● TEXT:
Macrophages contain both MRs and glucocorticoid receptors (GR) but not the aldosterone specificity-conferring enzyme 11β-hydroxysteroid dehydrogenase type 2, indicating that MRs in macrophages will be normally occupied by glucocorticoids (cortisol in humans and corticosterone in rodents).18,19 The relative contribution of GRs and MRs and their respective ligands in the control of macrophage phenotype and activation has not been determined in the context of cardiovascular disease.

The aim of the current study is to investigate whether mineralocorticoid activation of monocytes/macrophages plays a unique role in the cardiac pathology of the mineralocorticoid/salt model. Conventional MR knockout (KO) mice are available but show high neonatal lethality because of their inability to concentrate urinary sodium20; hippocampal MR selective KO mice have also been described.21 We, therefore, generated macrophage MR null (MRflox/flox/LysMCre/−) mice using the Crelox approach and investigated cardiovascular response to acute (8 days) and chronic (8 weeks) administration of DOC/salt.

Stored items

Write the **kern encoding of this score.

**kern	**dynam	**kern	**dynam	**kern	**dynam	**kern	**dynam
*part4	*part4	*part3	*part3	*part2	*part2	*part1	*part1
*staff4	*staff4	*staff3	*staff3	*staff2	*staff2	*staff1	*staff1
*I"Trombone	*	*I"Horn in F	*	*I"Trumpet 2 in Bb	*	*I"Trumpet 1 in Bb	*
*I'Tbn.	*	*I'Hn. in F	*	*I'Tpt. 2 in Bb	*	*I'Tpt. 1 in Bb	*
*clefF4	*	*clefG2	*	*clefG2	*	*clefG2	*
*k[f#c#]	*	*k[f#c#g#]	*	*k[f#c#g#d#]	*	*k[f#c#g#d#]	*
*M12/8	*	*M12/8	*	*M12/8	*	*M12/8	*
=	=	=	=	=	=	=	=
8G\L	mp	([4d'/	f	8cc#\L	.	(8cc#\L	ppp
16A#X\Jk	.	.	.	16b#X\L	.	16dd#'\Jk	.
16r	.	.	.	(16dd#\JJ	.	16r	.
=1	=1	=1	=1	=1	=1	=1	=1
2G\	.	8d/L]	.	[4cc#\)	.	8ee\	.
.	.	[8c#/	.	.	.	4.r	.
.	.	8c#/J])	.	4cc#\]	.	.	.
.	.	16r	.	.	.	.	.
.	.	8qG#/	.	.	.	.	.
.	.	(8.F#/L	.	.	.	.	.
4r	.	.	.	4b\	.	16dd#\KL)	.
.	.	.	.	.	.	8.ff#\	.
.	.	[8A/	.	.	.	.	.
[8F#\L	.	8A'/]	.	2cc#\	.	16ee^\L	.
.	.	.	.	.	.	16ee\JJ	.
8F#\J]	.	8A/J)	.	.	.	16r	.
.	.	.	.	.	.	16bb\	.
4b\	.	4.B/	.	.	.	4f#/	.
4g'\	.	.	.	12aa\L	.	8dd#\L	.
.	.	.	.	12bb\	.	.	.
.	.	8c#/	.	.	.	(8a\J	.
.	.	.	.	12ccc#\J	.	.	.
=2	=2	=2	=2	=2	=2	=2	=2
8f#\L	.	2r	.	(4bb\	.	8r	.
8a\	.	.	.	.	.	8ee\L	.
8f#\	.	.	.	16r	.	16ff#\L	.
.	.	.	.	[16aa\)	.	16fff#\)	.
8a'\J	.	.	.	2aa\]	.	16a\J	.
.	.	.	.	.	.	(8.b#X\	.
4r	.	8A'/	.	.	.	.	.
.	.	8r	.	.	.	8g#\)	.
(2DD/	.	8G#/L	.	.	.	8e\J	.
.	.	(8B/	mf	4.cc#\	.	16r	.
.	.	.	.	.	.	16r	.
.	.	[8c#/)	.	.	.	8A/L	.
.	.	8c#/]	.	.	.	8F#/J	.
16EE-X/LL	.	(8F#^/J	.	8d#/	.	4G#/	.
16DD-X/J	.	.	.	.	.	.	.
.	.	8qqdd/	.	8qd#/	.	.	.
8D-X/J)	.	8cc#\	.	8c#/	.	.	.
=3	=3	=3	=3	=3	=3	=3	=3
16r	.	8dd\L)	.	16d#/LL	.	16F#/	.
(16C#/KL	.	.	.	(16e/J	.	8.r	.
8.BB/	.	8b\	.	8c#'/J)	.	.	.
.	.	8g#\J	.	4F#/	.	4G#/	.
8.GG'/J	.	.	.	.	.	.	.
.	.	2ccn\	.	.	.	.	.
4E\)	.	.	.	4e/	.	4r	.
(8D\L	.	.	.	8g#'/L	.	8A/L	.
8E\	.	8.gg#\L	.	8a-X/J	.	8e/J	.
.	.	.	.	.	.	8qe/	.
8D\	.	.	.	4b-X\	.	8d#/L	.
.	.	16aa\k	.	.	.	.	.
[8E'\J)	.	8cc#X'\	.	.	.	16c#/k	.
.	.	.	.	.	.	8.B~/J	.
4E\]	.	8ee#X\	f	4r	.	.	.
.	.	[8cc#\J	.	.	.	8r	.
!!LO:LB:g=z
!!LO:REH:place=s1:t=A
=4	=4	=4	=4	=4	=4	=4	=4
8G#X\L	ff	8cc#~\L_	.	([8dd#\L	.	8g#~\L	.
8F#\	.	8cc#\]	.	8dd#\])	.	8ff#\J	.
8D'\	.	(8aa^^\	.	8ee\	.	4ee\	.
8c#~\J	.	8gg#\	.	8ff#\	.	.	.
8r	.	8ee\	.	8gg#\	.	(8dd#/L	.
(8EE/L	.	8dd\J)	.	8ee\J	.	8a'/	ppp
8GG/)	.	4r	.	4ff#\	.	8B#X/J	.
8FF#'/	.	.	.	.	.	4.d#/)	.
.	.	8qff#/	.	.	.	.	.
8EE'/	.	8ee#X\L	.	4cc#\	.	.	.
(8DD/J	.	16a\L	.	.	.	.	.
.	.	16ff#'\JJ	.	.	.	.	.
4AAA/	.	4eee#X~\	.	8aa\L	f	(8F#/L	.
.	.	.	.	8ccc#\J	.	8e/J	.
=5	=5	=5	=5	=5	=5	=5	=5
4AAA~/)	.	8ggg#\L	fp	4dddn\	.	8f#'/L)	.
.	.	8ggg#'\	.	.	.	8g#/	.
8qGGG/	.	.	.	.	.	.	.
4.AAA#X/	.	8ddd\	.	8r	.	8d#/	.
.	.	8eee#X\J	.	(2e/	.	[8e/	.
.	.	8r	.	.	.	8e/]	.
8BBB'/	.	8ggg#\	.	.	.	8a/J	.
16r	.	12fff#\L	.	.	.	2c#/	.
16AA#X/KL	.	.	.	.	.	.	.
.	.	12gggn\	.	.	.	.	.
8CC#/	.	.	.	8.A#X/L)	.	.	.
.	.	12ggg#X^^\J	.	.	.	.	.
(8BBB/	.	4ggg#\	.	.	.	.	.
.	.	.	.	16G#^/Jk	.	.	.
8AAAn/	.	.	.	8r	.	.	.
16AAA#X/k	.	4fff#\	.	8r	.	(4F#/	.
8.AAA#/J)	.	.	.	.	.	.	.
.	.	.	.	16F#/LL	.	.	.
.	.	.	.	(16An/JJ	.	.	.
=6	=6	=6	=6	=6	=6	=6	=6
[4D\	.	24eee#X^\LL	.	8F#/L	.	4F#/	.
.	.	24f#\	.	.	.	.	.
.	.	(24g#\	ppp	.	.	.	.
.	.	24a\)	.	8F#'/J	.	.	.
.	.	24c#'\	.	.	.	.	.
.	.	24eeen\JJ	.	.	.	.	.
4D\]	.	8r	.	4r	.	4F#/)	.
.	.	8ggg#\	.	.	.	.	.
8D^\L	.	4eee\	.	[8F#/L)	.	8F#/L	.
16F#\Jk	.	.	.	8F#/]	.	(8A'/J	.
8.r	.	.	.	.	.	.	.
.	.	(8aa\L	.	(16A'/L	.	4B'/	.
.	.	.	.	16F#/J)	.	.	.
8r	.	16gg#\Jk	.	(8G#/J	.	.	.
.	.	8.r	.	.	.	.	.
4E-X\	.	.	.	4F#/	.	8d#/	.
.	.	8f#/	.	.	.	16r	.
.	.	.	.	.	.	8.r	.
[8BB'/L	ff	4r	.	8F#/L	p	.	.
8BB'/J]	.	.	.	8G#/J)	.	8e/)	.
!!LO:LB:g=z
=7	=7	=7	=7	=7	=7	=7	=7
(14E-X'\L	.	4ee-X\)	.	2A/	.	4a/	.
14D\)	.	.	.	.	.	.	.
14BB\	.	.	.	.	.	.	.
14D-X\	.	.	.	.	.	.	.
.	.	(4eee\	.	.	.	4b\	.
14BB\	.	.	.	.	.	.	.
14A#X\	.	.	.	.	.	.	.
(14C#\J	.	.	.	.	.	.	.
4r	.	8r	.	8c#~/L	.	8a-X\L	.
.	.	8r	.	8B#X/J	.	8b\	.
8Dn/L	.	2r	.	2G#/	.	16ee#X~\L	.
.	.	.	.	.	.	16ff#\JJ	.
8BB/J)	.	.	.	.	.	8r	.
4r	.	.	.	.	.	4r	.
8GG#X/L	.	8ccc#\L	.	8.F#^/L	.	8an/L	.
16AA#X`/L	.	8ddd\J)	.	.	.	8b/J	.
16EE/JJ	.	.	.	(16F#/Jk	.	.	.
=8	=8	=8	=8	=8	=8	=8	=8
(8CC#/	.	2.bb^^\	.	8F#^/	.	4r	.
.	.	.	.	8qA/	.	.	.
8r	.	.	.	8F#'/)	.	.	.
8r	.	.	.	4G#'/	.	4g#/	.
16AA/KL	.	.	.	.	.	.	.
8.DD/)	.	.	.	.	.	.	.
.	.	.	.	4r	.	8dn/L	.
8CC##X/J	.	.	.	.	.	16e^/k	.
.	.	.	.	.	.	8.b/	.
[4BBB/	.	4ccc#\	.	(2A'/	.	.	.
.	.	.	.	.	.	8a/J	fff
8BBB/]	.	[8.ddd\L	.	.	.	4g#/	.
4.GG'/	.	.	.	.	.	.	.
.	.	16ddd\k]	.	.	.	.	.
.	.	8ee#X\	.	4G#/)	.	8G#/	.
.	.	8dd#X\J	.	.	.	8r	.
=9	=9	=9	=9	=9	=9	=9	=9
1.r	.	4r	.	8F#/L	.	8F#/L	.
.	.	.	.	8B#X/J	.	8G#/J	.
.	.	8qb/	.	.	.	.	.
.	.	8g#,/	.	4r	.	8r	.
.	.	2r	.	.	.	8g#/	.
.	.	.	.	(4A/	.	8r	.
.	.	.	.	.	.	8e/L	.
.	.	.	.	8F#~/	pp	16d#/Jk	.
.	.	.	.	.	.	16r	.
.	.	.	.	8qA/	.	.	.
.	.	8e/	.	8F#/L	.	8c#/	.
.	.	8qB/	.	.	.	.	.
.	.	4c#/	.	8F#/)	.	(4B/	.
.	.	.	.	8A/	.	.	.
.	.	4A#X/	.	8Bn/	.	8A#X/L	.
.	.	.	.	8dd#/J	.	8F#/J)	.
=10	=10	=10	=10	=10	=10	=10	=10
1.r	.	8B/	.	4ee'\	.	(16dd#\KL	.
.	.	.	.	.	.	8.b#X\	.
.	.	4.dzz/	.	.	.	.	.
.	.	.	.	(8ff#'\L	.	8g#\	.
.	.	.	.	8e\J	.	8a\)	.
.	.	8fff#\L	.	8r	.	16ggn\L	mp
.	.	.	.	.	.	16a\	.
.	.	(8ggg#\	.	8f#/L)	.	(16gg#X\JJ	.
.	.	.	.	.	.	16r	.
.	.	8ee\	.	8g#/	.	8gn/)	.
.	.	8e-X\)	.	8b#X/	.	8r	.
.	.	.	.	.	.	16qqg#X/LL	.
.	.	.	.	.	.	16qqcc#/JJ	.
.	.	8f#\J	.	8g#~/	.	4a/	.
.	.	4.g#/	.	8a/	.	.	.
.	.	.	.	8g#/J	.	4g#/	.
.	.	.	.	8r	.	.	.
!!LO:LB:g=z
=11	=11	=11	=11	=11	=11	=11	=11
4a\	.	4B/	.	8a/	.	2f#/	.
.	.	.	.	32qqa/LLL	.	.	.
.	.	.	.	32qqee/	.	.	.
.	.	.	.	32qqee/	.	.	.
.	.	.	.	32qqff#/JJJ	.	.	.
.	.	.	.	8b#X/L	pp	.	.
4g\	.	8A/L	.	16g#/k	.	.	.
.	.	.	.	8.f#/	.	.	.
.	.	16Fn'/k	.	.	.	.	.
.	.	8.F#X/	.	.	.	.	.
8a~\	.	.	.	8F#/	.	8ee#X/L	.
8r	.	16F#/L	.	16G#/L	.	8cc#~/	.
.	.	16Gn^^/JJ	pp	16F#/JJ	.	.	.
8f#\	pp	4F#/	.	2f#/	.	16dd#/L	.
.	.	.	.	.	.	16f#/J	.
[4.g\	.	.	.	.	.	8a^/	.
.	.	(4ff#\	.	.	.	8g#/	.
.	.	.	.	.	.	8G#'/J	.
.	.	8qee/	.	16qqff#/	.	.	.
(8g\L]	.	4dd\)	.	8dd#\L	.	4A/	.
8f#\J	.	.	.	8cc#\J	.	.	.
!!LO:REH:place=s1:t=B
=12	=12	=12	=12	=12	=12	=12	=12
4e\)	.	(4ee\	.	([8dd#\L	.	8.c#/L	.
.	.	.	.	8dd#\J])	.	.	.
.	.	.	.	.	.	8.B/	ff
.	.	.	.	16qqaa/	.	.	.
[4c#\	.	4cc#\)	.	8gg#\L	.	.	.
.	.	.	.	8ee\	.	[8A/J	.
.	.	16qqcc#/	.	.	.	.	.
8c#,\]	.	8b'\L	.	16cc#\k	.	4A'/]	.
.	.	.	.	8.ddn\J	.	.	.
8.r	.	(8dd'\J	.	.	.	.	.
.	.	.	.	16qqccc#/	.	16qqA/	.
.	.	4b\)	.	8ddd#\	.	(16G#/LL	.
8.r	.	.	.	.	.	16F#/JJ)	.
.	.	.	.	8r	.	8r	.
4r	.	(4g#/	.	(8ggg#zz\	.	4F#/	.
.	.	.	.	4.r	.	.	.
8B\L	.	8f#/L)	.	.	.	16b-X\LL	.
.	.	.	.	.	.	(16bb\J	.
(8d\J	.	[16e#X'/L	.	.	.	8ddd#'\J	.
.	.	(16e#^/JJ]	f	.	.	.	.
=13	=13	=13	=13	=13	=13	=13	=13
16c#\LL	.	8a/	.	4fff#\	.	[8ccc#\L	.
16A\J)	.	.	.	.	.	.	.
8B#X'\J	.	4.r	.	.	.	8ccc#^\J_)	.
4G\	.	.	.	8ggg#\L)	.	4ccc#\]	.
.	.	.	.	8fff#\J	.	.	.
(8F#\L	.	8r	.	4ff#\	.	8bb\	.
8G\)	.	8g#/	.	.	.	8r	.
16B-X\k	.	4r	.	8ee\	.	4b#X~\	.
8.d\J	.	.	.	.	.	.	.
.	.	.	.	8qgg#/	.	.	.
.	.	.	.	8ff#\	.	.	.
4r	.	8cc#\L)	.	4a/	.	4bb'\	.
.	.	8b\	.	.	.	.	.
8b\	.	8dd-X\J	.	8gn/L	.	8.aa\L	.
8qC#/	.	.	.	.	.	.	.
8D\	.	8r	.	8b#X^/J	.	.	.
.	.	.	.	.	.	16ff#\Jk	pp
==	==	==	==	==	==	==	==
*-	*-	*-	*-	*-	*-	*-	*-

● ACTIVITY LIST:
• a. State whether each statement below agrees with the text on macrophage mineralocorticoid receptors above, answering yes or no and quoting the deciding words of the text. (i) Macrophages contain the enzyme 11β-hydroxysteroid dehydrogenase type 2. (ii) Conventional MR knockout mice show high neonatal lethality. (iii) The chronic administration of DOC/salt lasted 8 weeks.
• b. According to the text on macrophage mineralocorticoid receptors above, what approach was used to generate the macrophage MR null mice?

● ANSWERS TO THE PROBLEMS:
• a.
(i) No: "but not the aldosterone specificity-conferring enzyme 11β-hydroxysteroid dehydrogenase type 2"
(ii) Yes: "show high neonatal lethality because of their inability to concentrate urinary sodium"
(iii) Yes: "chronic (8 weeks) administration of DOC/salt"

• b. The Crelox approach.